**TASK**. Go to the line with "BIEL - FLAG" in the entries below and write out every line from there through the line with "ନିର୍ବାଚନ ଜିତିଛନ୍ତିା ଫିଲ୍ମ", exactly and without pictures.

Page images and extracted text
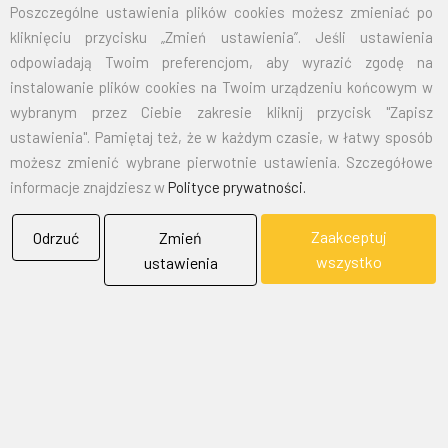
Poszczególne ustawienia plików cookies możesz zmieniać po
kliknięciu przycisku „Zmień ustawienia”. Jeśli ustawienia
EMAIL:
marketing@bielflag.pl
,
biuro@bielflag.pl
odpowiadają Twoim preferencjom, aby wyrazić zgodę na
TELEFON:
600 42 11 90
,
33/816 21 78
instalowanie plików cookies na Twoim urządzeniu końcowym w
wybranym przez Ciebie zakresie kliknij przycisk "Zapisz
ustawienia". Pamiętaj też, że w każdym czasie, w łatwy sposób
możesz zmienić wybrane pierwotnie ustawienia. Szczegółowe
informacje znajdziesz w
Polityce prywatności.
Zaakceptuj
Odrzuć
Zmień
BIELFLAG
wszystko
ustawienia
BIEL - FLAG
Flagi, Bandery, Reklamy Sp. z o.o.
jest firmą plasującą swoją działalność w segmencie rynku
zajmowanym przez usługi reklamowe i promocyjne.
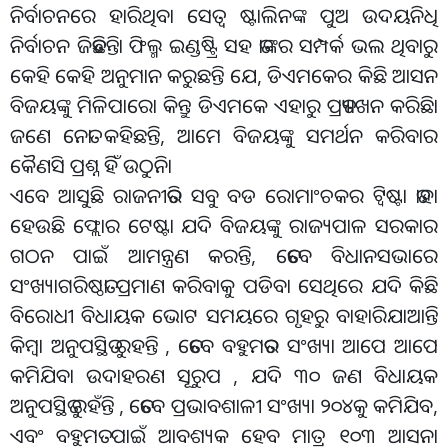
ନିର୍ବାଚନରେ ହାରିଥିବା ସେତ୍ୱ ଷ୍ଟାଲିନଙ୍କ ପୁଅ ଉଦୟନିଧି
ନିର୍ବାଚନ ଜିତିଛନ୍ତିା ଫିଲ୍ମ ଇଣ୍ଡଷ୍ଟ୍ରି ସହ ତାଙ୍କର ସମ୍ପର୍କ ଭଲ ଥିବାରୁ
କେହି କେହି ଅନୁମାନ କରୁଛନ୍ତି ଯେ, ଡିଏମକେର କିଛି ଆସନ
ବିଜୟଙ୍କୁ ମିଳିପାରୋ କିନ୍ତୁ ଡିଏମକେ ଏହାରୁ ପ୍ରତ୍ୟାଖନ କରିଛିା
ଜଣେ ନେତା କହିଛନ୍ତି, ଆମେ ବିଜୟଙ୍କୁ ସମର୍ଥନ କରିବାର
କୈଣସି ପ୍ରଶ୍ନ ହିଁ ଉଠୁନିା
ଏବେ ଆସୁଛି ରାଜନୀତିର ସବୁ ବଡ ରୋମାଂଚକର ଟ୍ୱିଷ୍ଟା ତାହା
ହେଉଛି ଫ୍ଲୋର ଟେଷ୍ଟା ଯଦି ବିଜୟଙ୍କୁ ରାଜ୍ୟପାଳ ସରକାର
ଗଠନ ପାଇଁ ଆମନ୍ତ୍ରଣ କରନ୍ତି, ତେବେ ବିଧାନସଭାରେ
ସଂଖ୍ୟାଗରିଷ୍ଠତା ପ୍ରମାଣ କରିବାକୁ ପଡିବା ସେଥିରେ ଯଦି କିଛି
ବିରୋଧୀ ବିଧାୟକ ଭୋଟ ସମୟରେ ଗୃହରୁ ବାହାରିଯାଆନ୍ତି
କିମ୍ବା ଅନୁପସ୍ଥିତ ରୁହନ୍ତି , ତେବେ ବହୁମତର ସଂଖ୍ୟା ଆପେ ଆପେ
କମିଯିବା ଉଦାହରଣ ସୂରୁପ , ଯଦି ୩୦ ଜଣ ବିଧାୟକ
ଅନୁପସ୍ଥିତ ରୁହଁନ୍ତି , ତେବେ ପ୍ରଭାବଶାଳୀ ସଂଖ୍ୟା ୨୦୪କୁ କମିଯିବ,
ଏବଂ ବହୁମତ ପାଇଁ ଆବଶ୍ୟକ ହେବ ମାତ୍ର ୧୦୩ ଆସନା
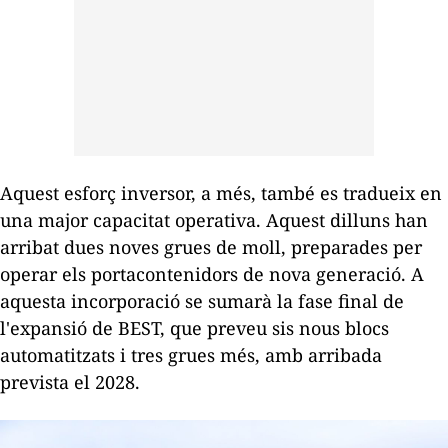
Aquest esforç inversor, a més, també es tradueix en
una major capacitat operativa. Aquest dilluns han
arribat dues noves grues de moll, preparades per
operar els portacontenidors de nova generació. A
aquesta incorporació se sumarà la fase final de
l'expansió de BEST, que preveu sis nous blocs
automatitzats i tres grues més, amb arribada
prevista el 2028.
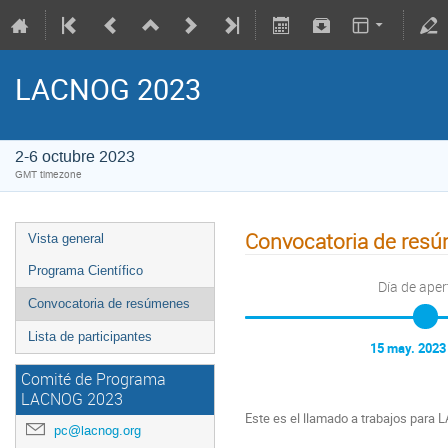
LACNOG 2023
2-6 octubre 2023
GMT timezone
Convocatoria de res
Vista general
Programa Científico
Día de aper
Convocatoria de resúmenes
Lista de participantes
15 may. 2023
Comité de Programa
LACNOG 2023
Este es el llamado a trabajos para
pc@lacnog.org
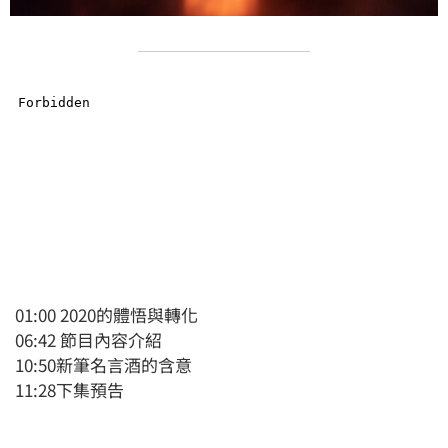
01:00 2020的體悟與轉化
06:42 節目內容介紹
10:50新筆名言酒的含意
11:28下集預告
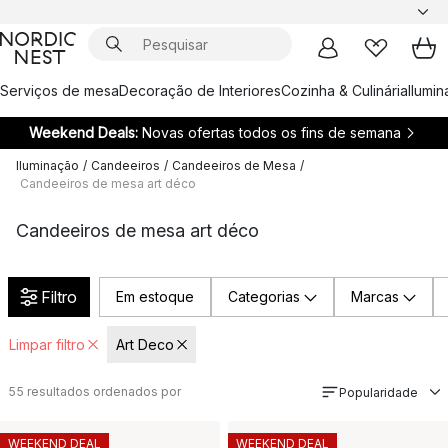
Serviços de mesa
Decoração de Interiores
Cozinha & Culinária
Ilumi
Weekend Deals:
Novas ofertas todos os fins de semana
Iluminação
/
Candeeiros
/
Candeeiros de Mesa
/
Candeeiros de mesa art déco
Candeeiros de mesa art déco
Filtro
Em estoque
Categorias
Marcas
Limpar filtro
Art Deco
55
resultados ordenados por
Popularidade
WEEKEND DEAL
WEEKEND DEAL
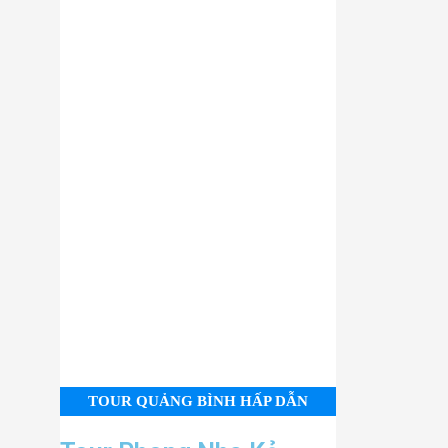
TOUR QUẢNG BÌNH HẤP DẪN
--
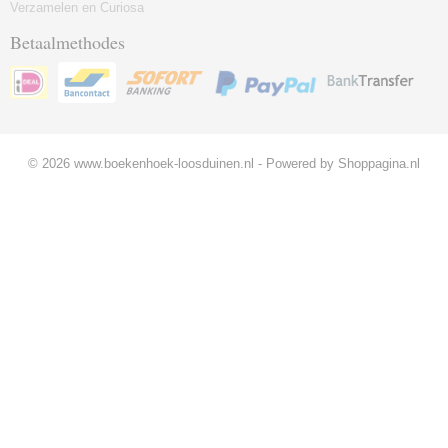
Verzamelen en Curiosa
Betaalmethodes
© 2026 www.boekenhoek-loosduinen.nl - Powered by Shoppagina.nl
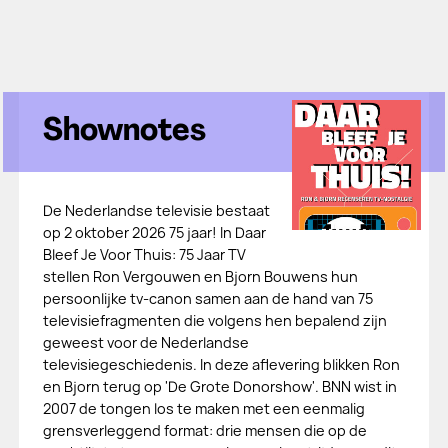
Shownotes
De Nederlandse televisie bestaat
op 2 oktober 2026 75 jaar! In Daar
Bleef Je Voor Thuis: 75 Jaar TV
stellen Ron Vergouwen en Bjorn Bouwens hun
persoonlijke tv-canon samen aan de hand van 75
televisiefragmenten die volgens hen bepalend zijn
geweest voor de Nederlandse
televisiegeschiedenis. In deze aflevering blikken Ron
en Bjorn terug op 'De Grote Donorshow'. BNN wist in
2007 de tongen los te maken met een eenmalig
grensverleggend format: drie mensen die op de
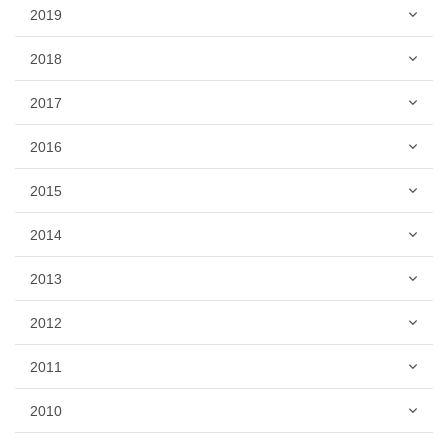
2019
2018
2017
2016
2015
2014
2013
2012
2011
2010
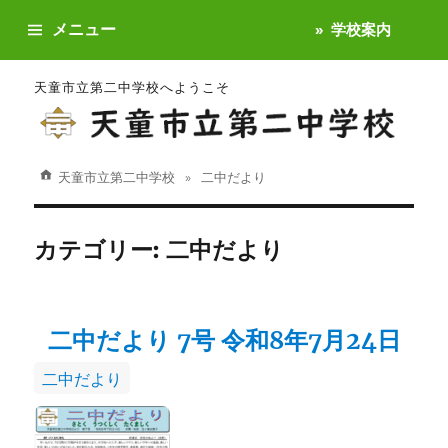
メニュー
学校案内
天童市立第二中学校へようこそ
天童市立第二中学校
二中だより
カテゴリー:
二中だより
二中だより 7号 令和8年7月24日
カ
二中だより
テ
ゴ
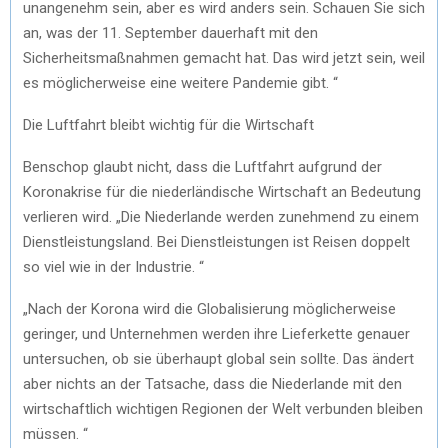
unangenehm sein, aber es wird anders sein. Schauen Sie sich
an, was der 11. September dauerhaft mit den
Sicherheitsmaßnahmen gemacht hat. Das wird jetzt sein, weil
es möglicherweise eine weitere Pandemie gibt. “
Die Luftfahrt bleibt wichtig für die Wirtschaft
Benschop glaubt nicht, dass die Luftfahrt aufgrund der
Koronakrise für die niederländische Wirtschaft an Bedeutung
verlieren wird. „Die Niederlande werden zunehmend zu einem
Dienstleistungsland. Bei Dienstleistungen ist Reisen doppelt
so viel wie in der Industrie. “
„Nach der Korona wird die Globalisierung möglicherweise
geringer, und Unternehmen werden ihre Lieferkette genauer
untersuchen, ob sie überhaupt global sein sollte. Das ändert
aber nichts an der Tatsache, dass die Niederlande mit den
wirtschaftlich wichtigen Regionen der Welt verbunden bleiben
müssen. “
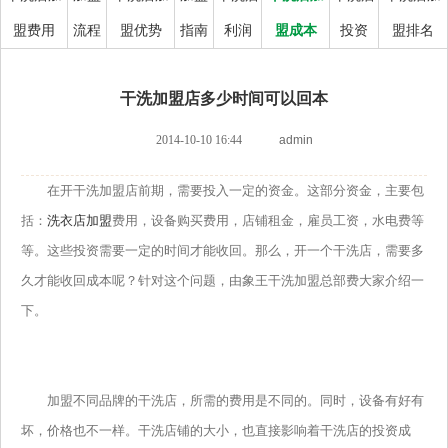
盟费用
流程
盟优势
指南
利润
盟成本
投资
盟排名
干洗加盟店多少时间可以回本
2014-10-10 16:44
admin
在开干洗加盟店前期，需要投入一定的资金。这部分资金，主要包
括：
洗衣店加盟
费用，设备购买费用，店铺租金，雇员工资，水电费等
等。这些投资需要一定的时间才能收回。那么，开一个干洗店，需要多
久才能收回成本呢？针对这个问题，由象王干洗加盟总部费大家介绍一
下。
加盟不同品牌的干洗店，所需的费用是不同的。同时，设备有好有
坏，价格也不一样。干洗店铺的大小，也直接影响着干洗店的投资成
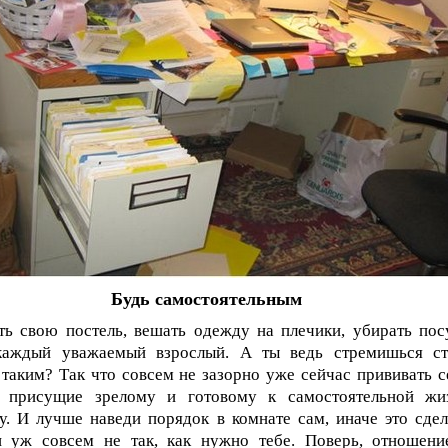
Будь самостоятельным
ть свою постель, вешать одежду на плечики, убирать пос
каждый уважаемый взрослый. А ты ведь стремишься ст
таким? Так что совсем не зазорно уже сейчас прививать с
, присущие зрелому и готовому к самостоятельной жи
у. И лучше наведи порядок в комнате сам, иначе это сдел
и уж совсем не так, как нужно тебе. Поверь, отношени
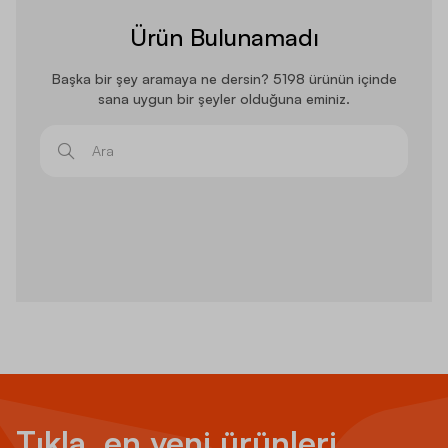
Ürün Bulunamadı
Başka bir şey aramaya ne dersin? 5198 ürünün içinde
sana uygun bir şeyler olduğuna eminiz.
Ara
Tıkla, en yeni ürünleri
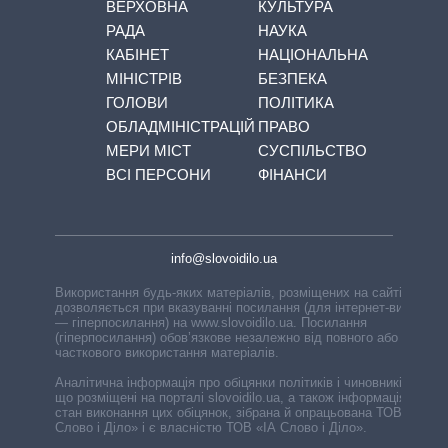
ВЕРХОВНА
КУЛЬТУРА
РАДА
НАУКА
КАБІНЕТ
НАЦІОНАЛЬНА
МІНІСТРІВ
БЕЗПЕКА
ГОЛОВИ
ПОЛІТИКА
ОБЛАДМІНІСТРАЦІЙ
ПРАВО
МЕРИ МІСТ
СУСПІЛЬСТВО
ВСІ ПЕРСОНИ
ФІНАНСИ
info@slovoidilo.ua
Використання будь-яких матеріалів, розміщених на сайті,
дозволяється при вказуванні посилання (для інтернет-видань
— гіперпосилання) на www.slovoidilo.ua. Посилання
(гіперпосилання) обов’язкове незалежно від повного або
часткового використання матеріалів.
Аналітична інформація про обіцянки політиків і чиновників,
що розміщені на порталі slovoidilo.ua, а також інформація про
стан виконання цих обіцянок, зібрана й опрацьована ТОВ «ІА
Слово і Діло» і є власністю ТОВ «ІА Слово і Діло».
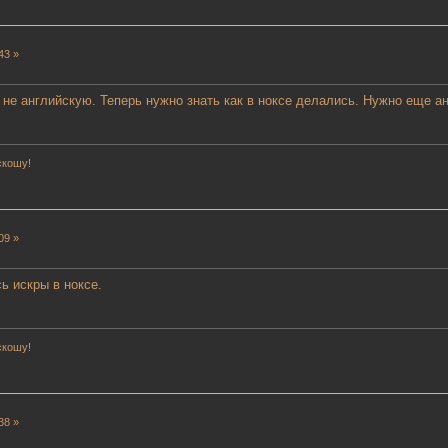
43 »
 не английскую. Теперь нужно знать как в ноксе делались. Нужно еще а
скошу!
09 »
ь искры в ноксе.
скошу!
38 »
...
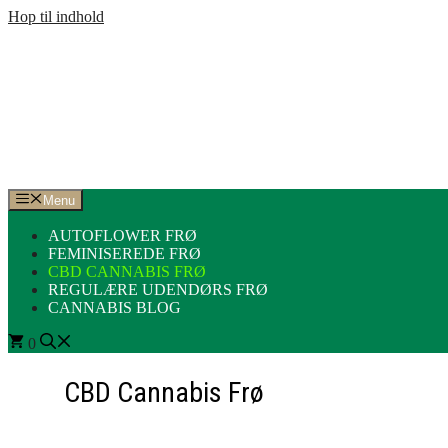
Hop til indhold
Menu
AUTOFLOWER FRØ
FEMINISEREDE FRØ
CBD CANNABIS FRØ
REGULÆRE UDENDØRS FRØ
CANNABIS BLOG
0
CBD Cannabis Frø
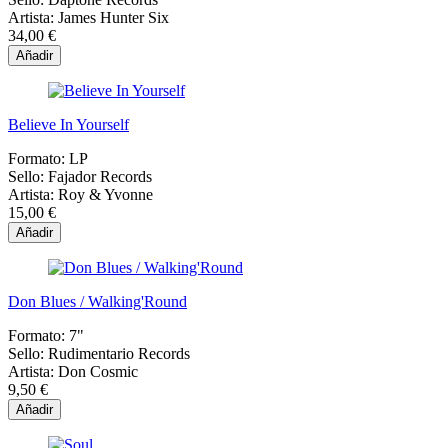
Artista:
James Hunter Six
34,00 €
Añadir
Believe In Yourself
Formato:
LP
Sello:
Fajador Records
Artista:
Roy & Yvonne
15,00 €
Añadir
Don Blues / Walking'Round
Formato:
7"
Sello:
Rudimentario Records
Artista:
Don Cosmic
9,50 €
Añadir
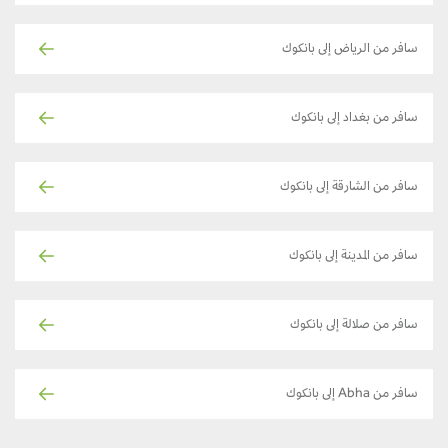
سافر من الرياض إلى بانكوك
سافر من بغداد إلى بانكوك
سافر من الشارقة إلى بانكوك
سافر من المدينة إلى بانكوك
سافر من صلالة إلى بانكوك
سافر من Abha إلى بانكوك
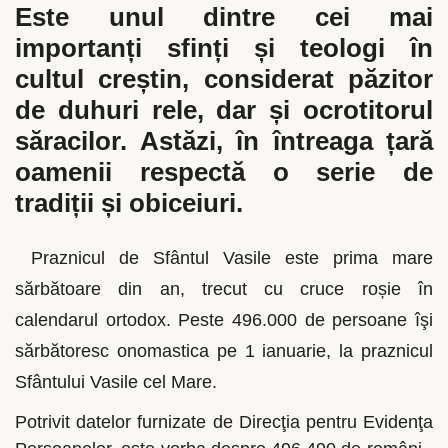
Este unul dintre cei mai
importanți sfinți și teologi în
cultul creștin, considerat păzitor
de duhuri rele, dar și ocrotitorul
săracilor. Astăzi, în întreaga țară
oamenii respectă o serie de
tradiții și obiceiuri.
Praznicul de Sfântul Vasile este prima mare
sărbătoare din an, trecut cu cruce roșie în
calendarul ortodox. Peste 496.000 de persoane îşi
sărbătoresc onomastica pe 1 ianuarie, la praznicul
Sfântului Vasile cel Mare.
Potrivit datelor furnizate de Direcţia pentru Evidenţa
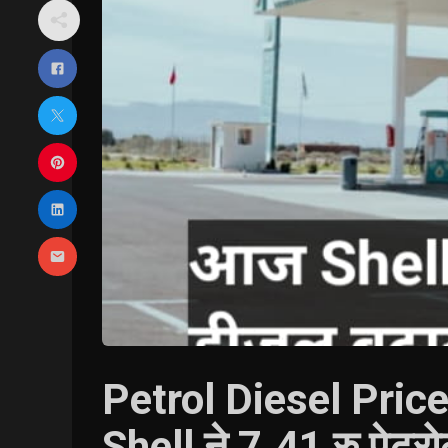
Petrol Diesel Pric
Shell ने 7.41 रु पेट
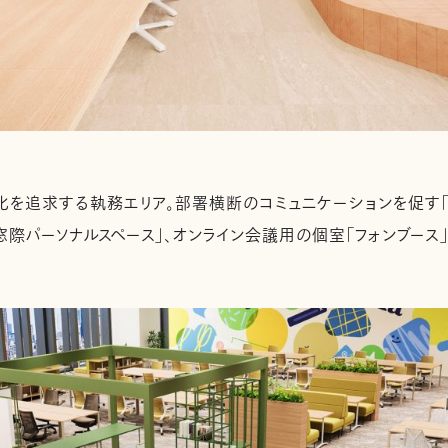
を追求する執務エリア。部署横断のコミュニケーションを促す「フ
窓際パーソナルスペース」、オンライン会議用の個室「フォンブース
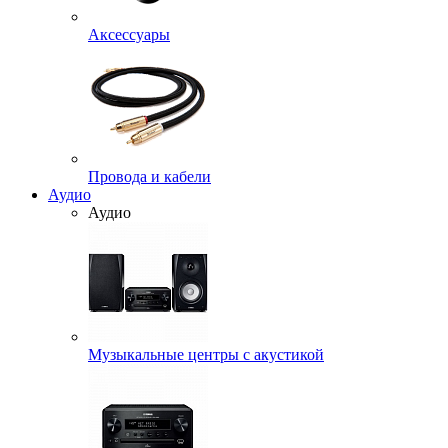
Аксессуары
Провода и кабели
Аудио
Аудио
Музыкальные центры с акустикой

**TASK ANSWER**.
BIEL - FLAG
Flagi, Bandery, Reklamy Sp. z o.o.
jest firmą plasującą swoją działalność w segmencie rynku
zajmowanym przez usługi reklamowe i promocyjne.
ନିର୍ବାଚନରେ ହାରିଥିବା ସେତ୍ୱ ଷ୍ଟାଲିନଙ୍କ ପୁଅ ଉଦୟନିଧି
ନିର୍ବାଚନ ଜିତିଛନ୍ତିା ଫିଲ୍ମ ଇଣ୍ଡଷ୍ଟ୍ରି ସହ ତାଙ୍କର ସମ୍ପର୍କ ଭଲ ଥିବାରୁ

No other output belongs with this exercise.